A recent survey shows employees may not think their bosses are all that bad. asked 3,000 people what they thought of their leaders, and over 60 percent gave an "A" or "B" grade. Only 14 percent gave their bosses a "D" or "F." 

Although 86 percent of managers received a passing grade, it did not mean employees did not have issues with how some managers performed their jobs. 

In one incident, the survey describes a boss ordering a supervisor to terminate someone and then requiring the same supervisor to give the terminated employee a ride home. 

Common sense keeps most managers from making a mistake like this. Terminations are a traumatic event for the person terminated and, to a lesser degree, to the person having to perform the termination. So, if you are ever caught when an employee needs a ride home after a termination, pay for a taxi. This is no time to be cheap. 

Another reported incident was a boss who required employees to "friend" him and to "like" his Facebook videos. 
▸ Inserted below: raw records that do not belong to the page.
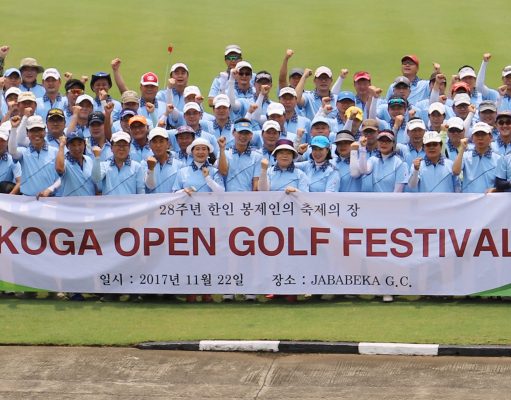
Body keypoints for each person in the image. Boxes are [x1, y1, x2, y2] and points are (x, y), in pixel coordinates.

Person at [8, 115, 60, 197]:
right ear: (27, 133)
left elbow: (62, 177)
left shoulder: (55, 152)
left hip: (50, 199)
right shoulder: (23, 153)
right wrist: (14, 128)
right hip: (26, 200)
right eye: (32, 130)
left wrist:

Managers and employees connecting beyond work through social media is a growing, disturbing, and risky trend. 

Consider this hypothetical. June is Tom's manager. June asks Tom to "friend" her. Through Facebook, June sees that Tom's wife purchased a sports car and goes on vacations to many luxury destinations. When a layoff occurs, June lays off Tom, believing he can afford being off work instead of focusing on objective work factors. 
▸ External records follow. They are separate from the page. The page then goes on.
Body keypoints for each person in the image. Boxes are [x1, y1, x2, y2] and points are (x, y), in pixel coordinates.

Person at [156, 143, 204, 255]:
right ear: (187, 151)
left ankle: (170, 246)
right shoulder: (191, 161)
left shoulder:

Another example is Tom starts liking certain political videos from a candidate. June supports a different candidate. June begins to engage Tom in political debate at work. Their debates make other employees uncomfortable and lead to June giving Tom a warning for insubordination after a heated debate. 

A final hypothetical is what happens when June goes on vacation. A friend who goes on vacation with June tags her in a picture that shows June inebriated. All of June's friends on Facebook, including Tom, see the image. Tom tells other employees he believes June has a drinking problem, even though he has never personally witnessed June drinking. With one image, June's standing with her employees is compromised. 

Managers and supervisors should establish and maintain boundaries with their employees, online and offline. Social media has a tendency to lower professional boundaries and make your private life a workplace subject. 

So, should managers close down their Facebook pages? 

Of course not, but who they invite into their social media circle should be limited to family and personal friends with a lot of thought given to whether to invite work associates. In the alternative, be careful about what you post. Consider another alternative, like inviting workplace associates to professional sites like Linkedin.

Remember, at work you should be friendly, but be cautious about lowering your professional boundaries.

This informational piece was published on August 18, 2014.